The main problem that I had with this story was that there wasn't the feel of being "old". When I read good historical fiction, there seems to be a tone throughout the book, whether it's the description, the writing, or the voices of the characters. This book didn't have that at all. The only way I knew it was set in 1918 was because the main character, Mary Shelley, kept saying so or it said it in the letters. She sounded like a teenager of the day that was just plopped into 1918.
I didn't really like any of the characters. I wasn't invested emotionally in them and didn't really give a damn about them.

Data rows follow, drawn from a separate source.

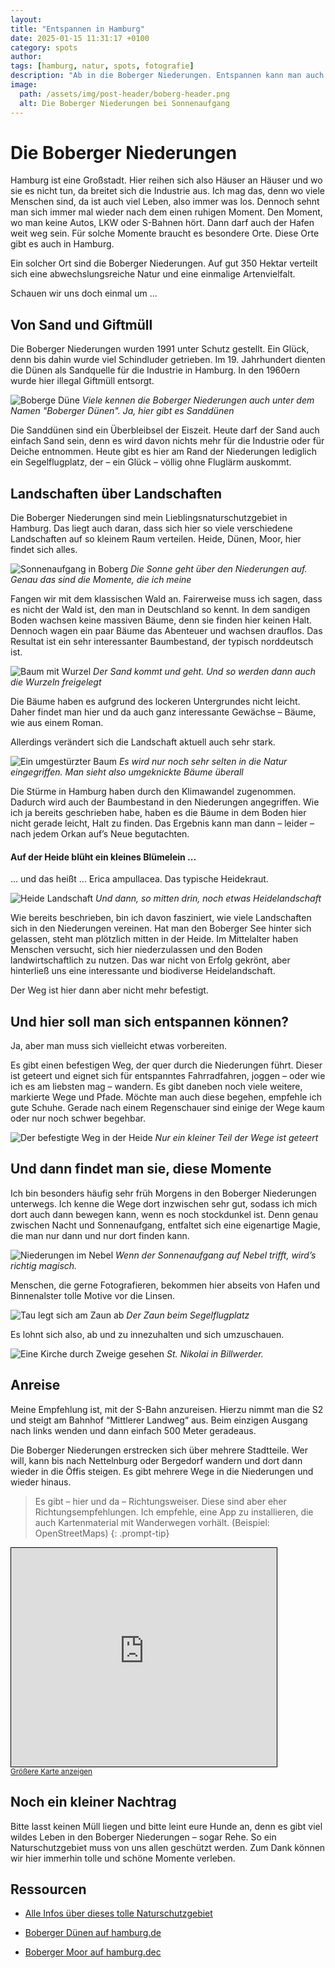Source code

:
 ```yaml
---
layout: 
title: "Entspannen in Hamburg"
date: 2025-01-15 11:31:17 +0100
category: spots
author: 
tags: [hamburg, natur, spots, fotografie]
description: "Ab in die Boberger Niederungen. Entspannen kann man auch in der Großstadt."
image:
  path: /assets/img/post-header/boberg-header.png
  alt: Die Boberger Niederungen bei Sonnenaufgang
---
```


# Die Boberger Niederungen

Hamburg ist eine Großstadt. Hier reihen sich also Häuser an Häuser und wo sie es nicht tun, da breitet sich die Industrie aus. Ich mag das, denn wo viele Menschen sind, da ist auch viel Leben, also immer was los. Dennoch sehnt man sich immer mal wieder nach dem einen ruhigen Moment. Den Moment, wo man keine Autos, LKW oder S-Bahnen hört. Dann darf auch der Hafen weit weg sein. Für solche Momente braucht es besondere Orte. Diese Orte gibt es auch in Hamburg. 

Ein solcher Ort sind die Boberger Niederungen. Auf gut 350 Hektar verteilt sich eine abwechslungsreiche Natur und eine einmalige Artenvielfalt. 

Schauen wir uns doch einmal um ...

## Von Sand und Giftmüll

Die Boberger Niederungen wurden 1991 unter Schutz gestellt. Ein Glück, denn bis dahin wurde viel Schindluder getrieben. Im 19. Jahrhundert dienten die Dünen als Sandquelle für die Industrie in Hamburg. In den 1960ern wurde hier illegal Giftmüll entsorgt. 

![Boberge Düne](/assets/img/boberg/boberger-sandduene.jpg)
_Viele kennen die Boberger Niederungen auch unter dem Namen "Boberger Dünen". Ja, hier gibt es Sanddünen_

Die Sanddünen sind ein Überbleibsel der Eiszeit. Heute darf der Sand auch einfach Sand sein, denn es wird davon nichts mehr für die Industrie oder für Deiche entnommen. Heute gibt es hier am Rand der Niederungen lediglich ein Segelflugplatz, der – ein Glück – völlig ohne Fluglärm auskommt.

## Landschaften über Landschaften

Die Boberger Niederungen sind mein Lieblingsnaturschutzgebiet in Hamburg. Das liegt auch daran, dass sich hier so viele verschiedene Landschaften auf so kleinem Raum verteilen. Heide, Dünen, Moor, hier findet sich alles.

![Sonnenaufgang in Boberg](/assets/img/boberg/baeume-bei-sonnenaufgang.jpg)
_Die Sonne geht über den Niederungen auf. Genau das sind die Momente, die ich meine_

Fangen wir mit dem klassischen Wald an. Fairerweise muss ich sagen, dass es nicht der Wald ist, den man in Deutschland so kennt. In dem sandigen Boden wachsen keine massiven Bäume, denn sie finden hier keinen Halt. Dennoch wagen ein paar Bäume das Abenteuer und wachsen drauflos. Das Resultat ist ein sehr interessanter Baumbestand, der typisch norddeutsch ist. 


![Baum mit Wurzel](/assets/img/boberg/baum-mit-wurzel.jpg)
_Der Sand kommt und geht. Und so werden dann auch die Wurzeln freigelegt_

Die Bäume haben es aufgrund des lockeren Untergrundes nicht leicht. Daher findet man hier und da auch ganz interessante Gewächse – Bäume, wie aus einem Roman.

Allerdings verändert sich die Landschaft aktuell auch sehr stark. 

![Ein umgestürzter Baum](/assets/img/boberg/umgestuerzter-baum.jpg)
_Es wird nur noch sehr selten in die Natur eingegriffen. Man sieht also umgeknickte Bäume überall_

Die Stürme in Hamburg haben durch den Klimawandel zugenommen. Dadurch wird auch der Baumbestand in den Niederungen angegriffen. Wie ich ja bereits geschrieben habe, haben es die Bäume in dem Boden hier nicht gerade leicht, Halt zu finden. Das Ergebnis kann man dann – leider – nach jedem Orkan auf’s Neue begutachten.

#### Auf der Heide blüht ein kleines Blümelein ...

... und das heißt ... Erica ampullacea. Das typische Heidekraut.

![Heide Landschaft](/assets/img/boberg/heide-landschaft.jpg)
_Und dann, so mitten drin, noch etwas Heidelandschaft_

Wie bereits beschrieben, bin ich davon fasziniert, wie viele Landschaften sich in den Niederungen vereinen. Hat man den Boberger See hinter sich gelassen, steht man plötzlich mitten in der Heide. Im Mittelalter haben Menschen versucht, sich hier niederzulassen und den Boden landwirtschaftlich zu nutzen. Das war nicht von Erfolg gekrönt, aber hinterließ uns eine interessante und biodiverse Heidelandschaft.

Der Weg ist hier dann aber nicht mehr befestigt. 

## Und hier soll man sich entspannen können?

Ja, aber man muss sich vielleicht etwas vorbereiten.

Es gibt einen befestigen Weg, der quer durch die Niederungen führt. Dieser ist geteert und eignet sich für entspanntes Fahrradfahren, joggen – oder wie ich es am liebsten mag – wandern. Es gibt daneben noch viele weitere, markierte Wege und Pfade. Möchte man auch diese begehen, empfehle ich gute Schuhe. Gerade nach einem Regenschauer sind einige der Wege kaum oder nur noch schwer begehbar. 

![Der befestigte Weg in der Heide](/assets/img/boberg/weg-und-heide.jpg)
_Nur ein kleiner Teil der Wege ist geteert_

## Und dann findet man sie, diese Momente

Ich bin besonders häufig sehr früh Morgens in den Boberger Niederungen unterwegs. Ich kenne die Wege dort inzwischen sehr gut, sodass ich mich dort auch dann bewegen kann, wenn es noch stockdunkel ist. Denn genau zwischen Nacht und Sonnenaufgang, entfaltet sich eine eigenartige Magie, die man nur dann und nur dort finden kann.

![Niederungen im Nebel](/assets/img/boberg/niederungen-im-nebel.jpg)
_Wenn der Sonnenaufgang auf Nebel trifft, wird’s richtig magisch._

Menschen, die gerne Fotografieren, bekommen hier abseits von Hafen und Binnenalster tolle Motive vor die Linsen. 

![Tau legt sich am Zaun ab](/assets/img/boberg/tau-an-zaundraht.jpg)
_Der Zaun beim Segelflugplatz_

Es lohnt sich also, ab und zu innezuhalten und sich umzuschauen. 

![Eine Kirche durch Zweige gesehen](/assets/img/boberg/kirche-durch-zweige.jpg)
_St. Nikolai in Billwerder._

## Anreise

Meine Empfehlung ist, mit der S-Bahn anzureisen. Hierzu nimmt man die S2 und steigt am Bahnhof “Mittlerer Landweg“ aus. Beim einzigen Ausgang nach links wenden und dann einfach 500 Meter geradeaus. 

Die Boberger Niederungen erstrecken sich über mehrere Stadtteile. Wer will, kann bis nach Nettelnburg oder Bergedorf wandern und dort dann wieder in die Öffis steigen. Es gibt mehrere Wege in die Niederungen und wieder hinaus. 

> Es gibt – hier und da – Richtungsweiser. Diese sind aber eher Richtungsempfehlungen. Ich empfehle, eine App zu installieren, die auch Kartenmaterial mit Wanderwegen vorhält. (Beispiel: OpenStreetMaps)
{: .prompt-tip}

<iframe width="425" height="350" src="https://www.openstreetmap.org/export/embed.html?bbox=10.125532150268556%2C53.50192111540838%2C10.164113044738771%2C53.51378898243286&amp;layer=mapnik" style="border: 1px solid black"></iframe><br/><small><a href="https://www.openstreetmap.org/#map=16/53.50786/10.14482">Größere Karte anzeigen</a></small>

## Noch ein kleiner Nachtrag

Bitte lasst keinen Müll liegen und bitte leint eure Hunde an, denn es gibt viel wildes Leben in den Boberger Niederungen – sogar Rehe. So ein Naturschutzgebiet muss von uns allen geschützt werden. Zum Dank können wir hier immerhin tolle und schöne Momente verleben.  

## Ressourcen

* [Alle Infos über dieses tolle Naturschutzgebiet](https://www.boberger-duenen.de/)

* [Boberger Dünen auf hamburg.de](https://www.hamburg.de/politik-und-verwaltung/behoerden/bukea/themen/boden-und-geologie/geologie/geologie-in-hamburg/geotourismus/geotope-im-hamburger-raum/boberger-duenen-bergedorf-168438)

* [Boberger Moor auf hamburg.dec](https://www.hamburg.de/politik-und-verwaltung/behoerden/bukea/themen/boden-und-geologie/geologie/geologie-in-hamburg/geotourismus/geotope-im-hamburger-raum/boberger-moor-168448)

[](https://loki-schmidt-stiftung.de/mitmachen-und-erleben/boberger-duenenhaus/nsg-boberger-niederung.html)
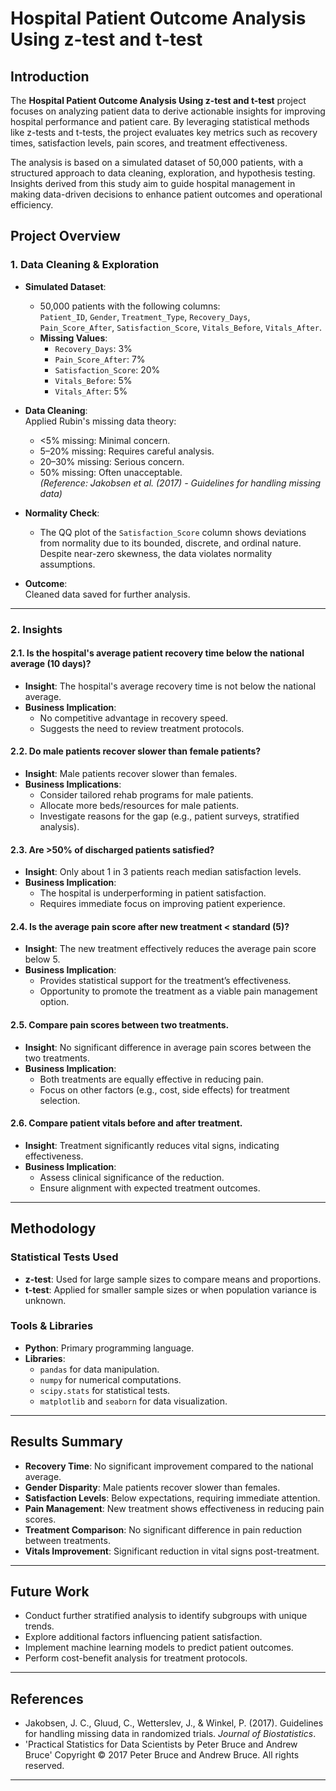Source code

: # Hospital Patient Outcome Analysis Using z-test and t-test

## Introduction

The **Hospital Patient Outcome Analysis Using z-test and t-test** project focuses on analyzing patient data to derive actionable insights for improving hospital performance and patient care. By leveraging statistical methods like z-tests and t-tests, the project evaluates key metrics such as recovery times, satisfaction levels, pain scores, and treatment effectiveness. 

The analysis is based on a simulated dataset of 50,000 patients, with a structured approach to data cleaning, exploration, and hypothesis testing. Insights derived from this study aim to guide hospital management in making data-driven decisions to enhance patient outcomes and operational efficiency.

## Project Overview

### 1. Data Cleaning & Exploration
- **Simulated Dataset**:  
    - 50,000 patients with the following columns:  
        `Patient_ID`, `Gender`, `Treatment_Type`, `Recovery_Days`, `Pain_Score_After`, `Satisfaction_Score`, `Vitals_Before`, `Vitals_After`.  
    - **Missing Values**:  
        - `Recovery_Days`: 3%  
        - `Pain_Score_After`: 7%  
        - `Satisfaction_Score`: 20%  
        - `Vitals_Before`: 5%  
        - `Vitals_After`: 5%  

- **Data Cleaning**:  
    Applied Rubin's missing data theory:  
    - <5% missing: Minimal concern.  
    - 5–20% missing: Requires careful analysis.  
    - 20–30% missing: Serious concern.  
    - 50% missing: Often unacceptable.  
    *(Reference: Jakobsen et al. (2017) - Guidelines for handling missing data)*  

- **Normality Check**:  
    - The QQ plot of the `Satisfaction_Score` column shows deviations from normality due to its bounded, discrete, and ordinal nature. Despite near-zero skewness, the data violates normality assumptions.  

- **Outcome**:  
    Cleaned data saved for further analysis.

---

### 2. Insights

#### 2.1. Is the hospital's average patient recovery time below the national average (10 days)?  
- **Insight**: The hospital's average recovery time is not below the national average.  
- **Business Implication**:  
    - No competitive advantage in recovery speed.  
    - Suggests the need to review treatment protocols.

#### 2.2. Do male patients recover slower than female patients?  
- **Insight**: Male patients recover slower than females.  
- **Business Implications**:  
    - Consider tailored rehab programs for male patients.  
    - Allocate more beds/resources for male patients.  
    - Investigate reasons for the gap (e.g., patient surveys, stratified analysis).

#### 2.3. Are >50% of discharged patients satisfied?  
- **Insight**: Only about 1 in 3 patients reach median satisfaction levels.  
- **Business Implication**:  
    - The hospital is underperforming in patient satisfaction.  
    - Requires immediate focus on improving patient experience.

#### 2.4. Is the average pain score after new treatment < standard (5)?  
- **Insight**: The new treatment effectively reduces the average pain score below 5.  
- **Business Implication**:  
    - Provides statistical support for the treatment’s effectiveness.  
    - Opportunity to promote the treatment as a viable pain management option.

#### 2.5. Compare pain scores between two treatments.  
- **Insight**: No significant difference in average pain scores between the two treatments.  
- **Business Implication**:  
    - Both treatments are equally effective in reducing pain.  
    - Focus on other factors (e.g., cost, side effects) for treatment selection.

#### 2.6. Compare patient vitals before and after treatment.  
- **Insight**: Treatment significantly reduces vital signs, indicating effectiveness.  
- **Business Implication**:  
    - Assess clinical significance of the reduction.  
    - Ensure alignment with expected treatment outcomes.

---

## Methodology

### Statistical Tests Used
- **z-test**: Used for large sample sizes to compare means and proportions.
- **t-test**: Applied for smaller sample sizes or when population variance is unknown.

### Tools & Libraries
- **Python**: Primary programming language.
- **Libraries**:  
    - `pandas` for data manipulation.  
    - `numpy` for numerical computations.  
    - `scipy.stats` for statistical tests.  
    - `matplotlib` and `seaborn` for data visualization.

---

## Results Summary
- **Recovery Time**: No significant improvement compared to the national average.  
- **Gender Disparity**: Male patients recover slower than females.  
- **Satisfaction Levels**: Below expectations, requiring immediate attention.  
- **Pain Management**: New treatment shows effectiveness in reducing pain scores.  
- **Treatment Comparison**: No significant difference in pain reduction between treatments.  
- **Vitals Improvement**: Significant reduction in vital signs post-treatment.

---

## Future Work
- Conduct further stratified analysis to identify subgroups with unique trends.
- Explore additional factors influencing patient satisfaction.
- Implement machine learning models to predict patient outcomes.
- Perform cost-benefit analysis for treatment protocols.

---

## References
- Jakobsen, J. C., Gluud, C., Wetterslev, J., & Winkel, P. (2017). Guidelines for handling missing data in randomized trials. *Journal of Biostatistics*.
- 'Practical Statistics for Data Scientists by Peter Bruce and Andrew Bruce' Copyright
© 2017 Peter Bruce and Andrew Bruce. All rights reserved.


---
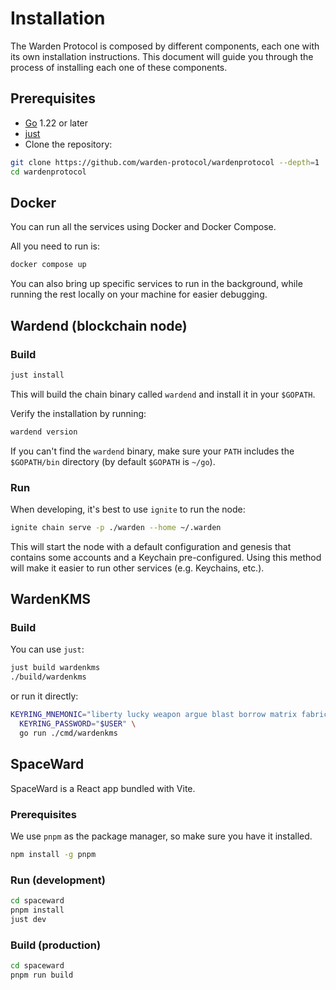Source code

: # Installation

The Warden Protocol is composed by different components, each one with its own
installation instructions. This document will guide you through the process of
installing each one of these components.

## Prerequisites

- [Go](https://golang.org/dl/) 1.22 or later
- [just](https://just.systems/man/en/packages.html)
- Clone the repository:

```bash
git clone https://github.com/warden-protocol/wardenprotocol --depth=1
cd wardenprotocol
```

## Docker

You can run all the services using Docker and Docker Compose.

All you need to run is:

```bash
docker compose up
```

You can also bring up specific services to run in the background, while running
the rest locally on your machine for easier debugging.

## Wardend (blockchain node)

### Build

```bash
just install
```

This will build the chain binary called `wardend` and install it in your
`$GOPATH`.

Verify the installation by running:

```bash
wardend version
```

If you can't find the `wardend` binary, make sure your `PATH` includes the
`$GOPATH/bin` directory (by default `$GOPATH` is `~/go`).

### Run

When developing, it's best to use `ignite` to run the node:

```bash
ignite chain serve -p ./warden --home ~/.warden
```

This will start the node with a default configuration and genesis that contains
some accounts and a Keychain pre-configured. Using this method will make it
easier to run other services (e.g. Keychains, etc.).

## WardenKMS

### Build

You can use `just`:

```bash
just build wardenkms
./build/wardenkms
```

or run it directly:

```bash
KEYRING_MNEMONIC="liberty lucky weapon argue blast borrow matrix fabric topple auto tomato age simple obvious mushroom hire edge vault federal climb step element divorce problem" \
  KEYRING_PASSWORD="$USER" \
  go run ./cmd/wardenkms
```

## SpaceWard

SpaceWard is a React app bundled with Vite.

### Prerequisites

We use `pnpm` as the package manager, so make sure you have it installed.

```bash
npm install -g pnpm
```

### Run (development)

```bash
cd spaceward
pnpm install
just dev
```

### Build (production)

```bash
cd spaceward
pnpm run build
```

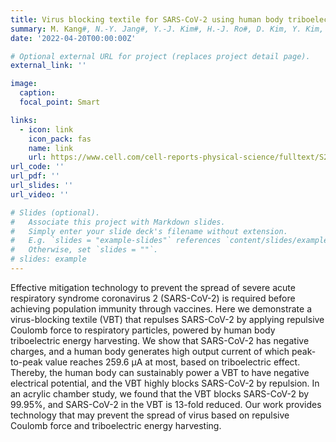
 ```yaml
---
title: Virus blocking textile for SARS-CoV-2 using human body triboelectric energy harvesting
summary: M. Kang#, N.-Y. Jang#, Y.-J. Kim#, H.-J. Ro#, D. Kim, Y. Kim, H. T. Kim, H. M. Kwon, J.-H. Ahn, B.-O. Choi, N.-H. Cho*, and S.-W. Kim*, **Cell Reports Physical Science*** 3, 100813 (2022)
date: '2022-04-20T00:00:00Z'

# Optional external URL for project (replaces project detail page).
external_link: ''

image:
  caption:   
  focal_point: Smart

links:
  - icon: link
    icon_pack: fas
    name: link
    url: https://www.cell.com/cell-reports-physical-science/fulltext/S2666-3864(22)00083-2
url_code: ''
url_pdf: ''
url_slides: ''
url_video: ''

# Slides (optional).
#   Associate this project with Markdown slides.
#   Simply enter your slide deck's filename without extension.
#   E.g. `slides = "example-slides"` references `content/slides/example-slides.md`.
#   Otherwise, set `slides = ""`.
# slides: example
---
```


Effective mitigation technology to prevent the spread of severe acute respiratory syndrome coronavirus 2 (SARS-CoV-2) is required before achieving population immunity through vaccines. Here we demonstrate a virus-blocking textile (VBT) that repulses SARS-CoV-2 by applying repulsive Coulomb force to respiratory particles, powered by human body triboelectric energy harvesting. We show that SARS-CoV-2 has negative charges, and a human body generates high output current of which peak-to-peak value reaches 259.6 μA at most, based on triboelectric effect. Thereby, the human body can sustainably power a VBT to have negative electrical potential, and the VBT highly blocks SARS-CoV-2 by repulsion. In an acrylic chamber study, we found that the VBT blocks SARS-CoV-2 by 99.95%, and SARS-CoV-2 in the VBT is 13-fold reduced. Our work provides technology that may prevent the spread of virus based on repulsive Coulomb force and triboelectric energy harvesting.
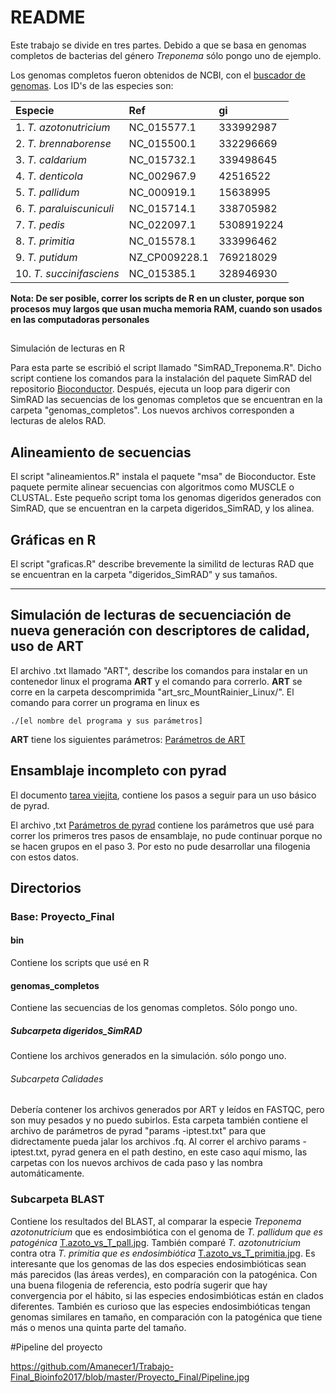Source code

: # README 

Este trabajo se divide en tres partes. Debido a que se basa en genomas completos de bacterias del género *Treponema* sólo pongo uno de ejemplo.

Los genomas completos fueron obtenidos de NCBI, con el [buscador de genomas](https://www.ncbi.nlm.nih.gov/genome/browse/). Los ID's de las especies son:




| Especie | Ref | gi |
| :--- | :--- | :--- |
| 1. *T. azotonutricium*| NC_015577.1 | 333992987 |
| 2. *T. brennaborense*| NC_015500.1 | 332296669 |
| 3. *T. caldarium*| NC_015732.1 | 339498645 |
| 4. *T. denticola*| NC_002967.9 | 42516522 |
| 5. *T. pallidum*| NC_000919.1 | 15638995 |
| 6. *T. paraluiscuniculi*| NC_015714.1 | 338705982 |
| 7. *T. pedis*| NC_022097.1 | 5308919224 |
| 8. *T. primitia*| NC_015578.1 | 333996462 |
| 9. *T. putidum*| NZ_CP009228.1 | 769218029 |
| 10. *T. succinifasciens*| NC_015385.1 | 328946930 |


**Nota: De ser posible, correr los scripts de R en un cluster, porque son procesos muy largos que usan mucha memoria RAM, cuando son usados en las computadoras personales**

##
 Simulación de lecturas en R

Para esta parte se escribió el script llamado "SimRAD_Treponema.R". Dicho script contiene los comandos para la instalación del paquete SimRAD del repositorio [Bioconductor](http://bioconductor.org/). Después, ejecuta un loop para digerir con SimRAD las secuencias de los genomas completos que se encuentran en la carpeta "genomas_completos". Los nuevos archivos corresponden a lecturas de alelos RAD.

## Alineamiento de secuencias

El script "alineamientos.R" instala el paquete "msa" de Bioconductor. Este paquete permite alinear secuencias con algoritmos como MUSCLE o CLUSTAL. Este pequeño script toma los genomas digeridos generados con SimRAD, que se encuentran en la carpeta digeridos_SimRAD, y los alinea. 

## Gráficas en R

El script "graficas.R" describe brevemente la similitd de lecturas RAD que se encuentran en la carpeta "digeridos_SimRAD" y sus tamaños.

-----------

## Simulación de lecturas de secuenciación de nueva generación con descriptores de calidad, uso de ART

El archivo .txt llamado "ART", describe los comandos para instalar en un contenedor linux el programa **ART** y el comando para correrlo. **ART** se corre en la carpeta descomprimida "art_src_MountRainier_Linux/". El comando para correr un programa en linux es 

    ./[el nombre del programa y sus parámetros]

**ART** tiene los siguientes parámetros: [Parámetros de ART](https://github.com/Amanecer1/Trabajo-Final_Bioinfo2017/blob/master/Proyecto_Final/ART_params.md)

## Ensamblaje incompleto con pyrad

El documento [tarea viejita](https://github.com/Amanecer1/Tareas-Curso-BioinflnvRepro/blob/master/Pasos_pyrad.md), contiene los pasos a seguir para un uso básico de pyrad.

El archivo ,txt [Parámetros de pyrad](https://github.com/Amanecer1/Trabajo-Final_Bioinfo2017/blob/master/Proyecto_Final/params-iptest.txt) contiene los parámetros que usé para correr los primeros tres pasos de ensamblaje, no pude continuar porque no se hacen grupos en el paso 3. Por esto no pude desarrollar una filogenia con estos datos. 


## Directorios

### Base: Proyecto_Final

#### bin

Contiene los scripts que usé en R

#### genomas_completos

Contiene las secuencias de los genomas completos. Sólo pongo uno.

##### Subcarpeta digeridos_SimRAD

Contiene los archivos generados en la simulación. sólo pongo uno.

###### Subcarpeta Calidades

Debería contener los archivos generados por ART y leídos en FASTQC, pero son muy pesados y no puedo subirlos. Esta carpeta también contiene el archivo de parámetros de pyrad "params -iptest.txt" para que didrectamente pueda jalar los archivos .fq.
Al correr el archivo params -iptest.txt, pyrad genera en el path destino, en este caso aquí mismo, las carpetas con los nuevos archivos de cada paso y las nombra automáticamente.

### Subcarpeta BLAST

Contiene los resultados del BLAST, al comparar la especie *Treponema azotonutricium* que es endosimbiótica con el genoma de *T. pallidum que es patogénica* [T.azoto_vs_T_pall.jpg](https://github.com/Amanecer1/Trabajo-Final_Bioinfo2017/blob/master/Proyecto_Final/BLAST/T.azoto_vs_T_pall.jpg). También comparé *T. azotonutricium* contra otra *T. primitia que es endosimbiótica* [T.azoto_vs_T_primitia.jpg](https://github.com/Amanecer1/Trabajo-Final_Bioinfo2017/blob/master/Proyecto_Final/BLAST/T.azoto_vs_T.primitia.jpg). Es interesante que los genomas de las dos especies endosimbióticas sean más parecidos (las áreas verdes), en comparación con la patogénica. Con una buena filogenia de referencia, esto podría sugerir que hay convergencia por el hábito, si las especies endosimbióticas están en clados diferentes. También es curioso que las especies endosimbióticas tengan genomas similares en tamaño, en comparación con la patogénica que tiene más o menos una quinta parte del tamaño.



#Pipeline del proyecto

https://github.com/Amanecer1/Trabajo-Final_Bioinfo2017/blob/master/Proyecto_Final/Pipeline.jpg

The author went overboard with trying making Mary Shelley quirky. For one, she was named Mary Shelley (and I never understood why they didn't just call her Mary), had her mother die in childbirth just like Mary Shelley's mother did, and was an inventor/curious/girl-ahead-of-her-time. I didn't buy it. She was just a bland character who had a thin back story that tried to make her unique.
Also the love story aspect was just blah for me. The letters that the love interest, Stephen, wrote were so obviously written by a woman author who thought that this is the best way for a man to write romantically to his love. But it didn't work and I was just thinking "Oh, for God's sake" when reading the letters.
I think that if Victoria Schwab wrote this, it would have blown my mind, and that's really all I could think of when reading this as my disappointment grew.